People adopt for many different reasons. Families with children of their own simply consider adoption as another option to add to their family, others are motivated due to awareness about the amount of abandoned children in Asia. Others might be desperate to adopt due to an inability to conceive. There are other more sinister reasons behind an adoption, including slavery. Many families are willing to pay the high prices for children, and often they might be unaware that the adoption process is illegal. These families can be caught in police investigations later on with devastating consequences for the children. There are many, many complex factors at either end of the ‘demand and supply chain’. And right in the middle are these helpless, innocent babies some of whom have been born out of wedlock, some fruit of a heinous act, others ‘commissioned’ to alleviate poverty conditions, and yet others simply born out of a lack of sexual education and contraceptive means. Many, many, slip through the bureaucratic and legal cracks.
There are perfectly legitimate ways to offer alternatives to an institutionalised life, but often the processes are burdensome or hampered by bureaucracy (for example orphanages here get subsidies for the children they host, when a child is adopted, the allocated subsidy is lost – you do the math). Education and a strong and sound legal framework that is truly protective of all sides is essential – Malaysia for example is not a party to the 1993 Hague Convention on inter-country adoption. But even this is not enough for babies born to, for example, non-nationals. Those babies when born in a country that is not the home country of the birth mother become stateless and, in the case of Malaysia, are not recognised as Malaysian. This makes them even more vulnerable.

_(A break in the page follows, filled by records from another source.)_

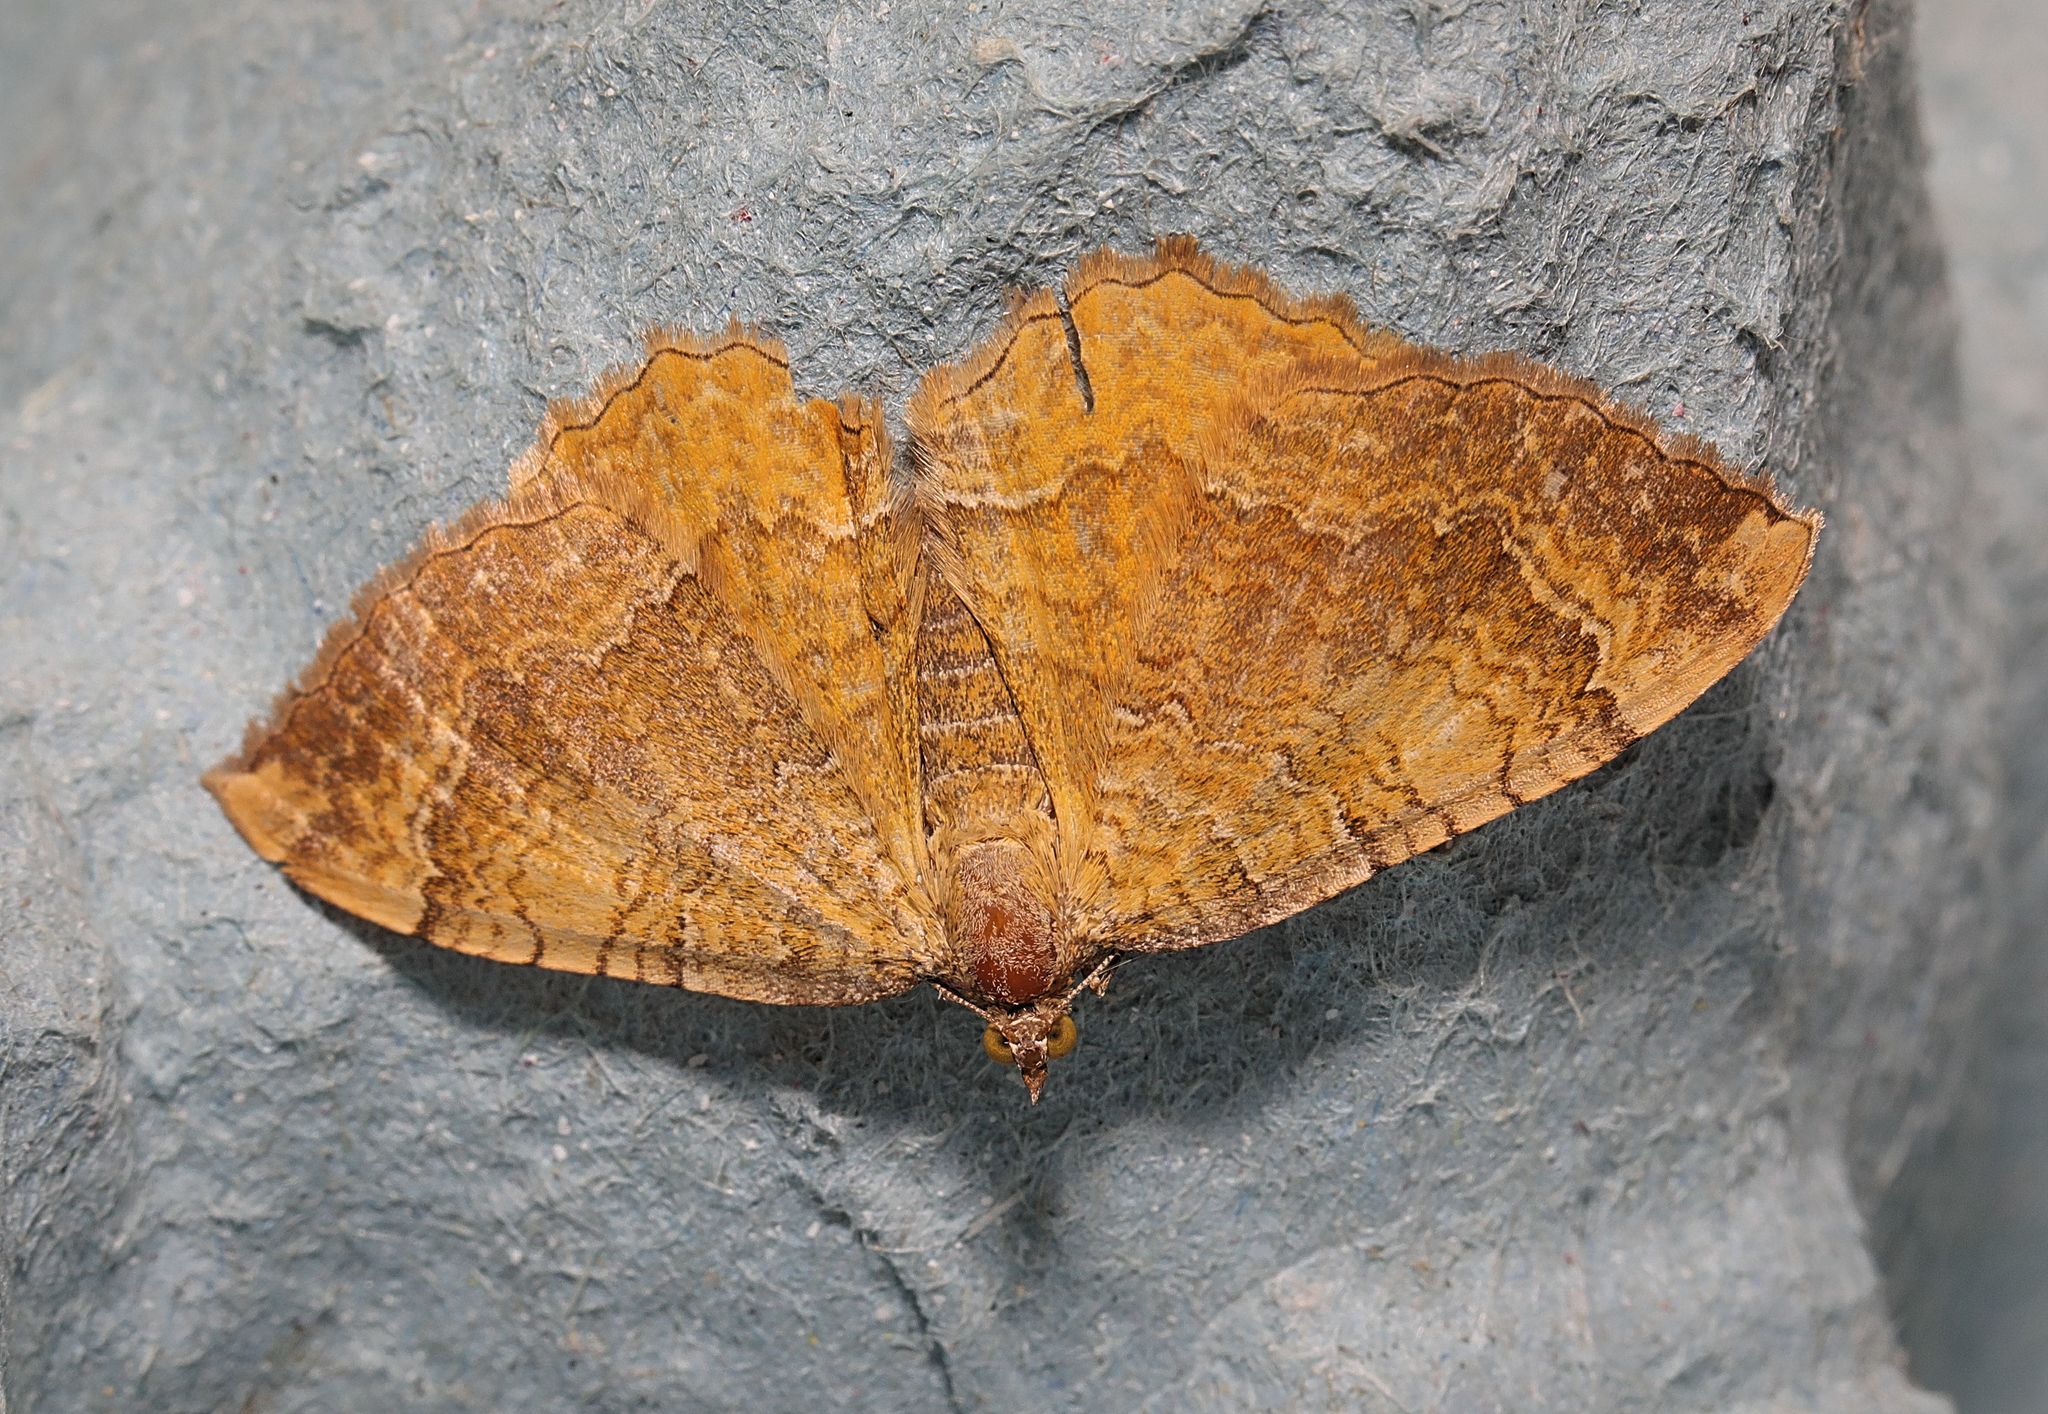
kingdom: Animalia
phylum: Arthropoda
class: Insecta
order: Lepidoptera
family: Geometridae
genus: Camptogramma
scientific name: Camptogramma bilineata
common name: Yellow shell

For those of us educated enough to know and understand root causes, consequences and national and international legal frameworks, and who have gone out of our way to ensure the best course of action is taken, it hurts to walk down the street with our precious children knowing people will wonder how much we paid for them, as one would enquire how much that nice handbag might cost. For as long as adoption remains one of those novelty topics rarely discussed in public, characterised by long, costly, lengthy and burdensome processes, a desperate last resort option rather than a perfect way to starting a family; for as long as mothers are not supported and instead penalised and/or criticised for their inability to raise their own children; for as long as duty bearers fail to educate societies, and to provide the protections and legal frameworks needed to address root causes; for as long as cultural and religious underpinnings are abused in favour of power politics and gender injustice, vulnerable women and children will continue to fall victim to our inability to protect them. And I will continue to receive inquiring looks, inappropriate questions or whispered comments as I walk past. My sons are the most painful gift that I will ever have the privilege to receive.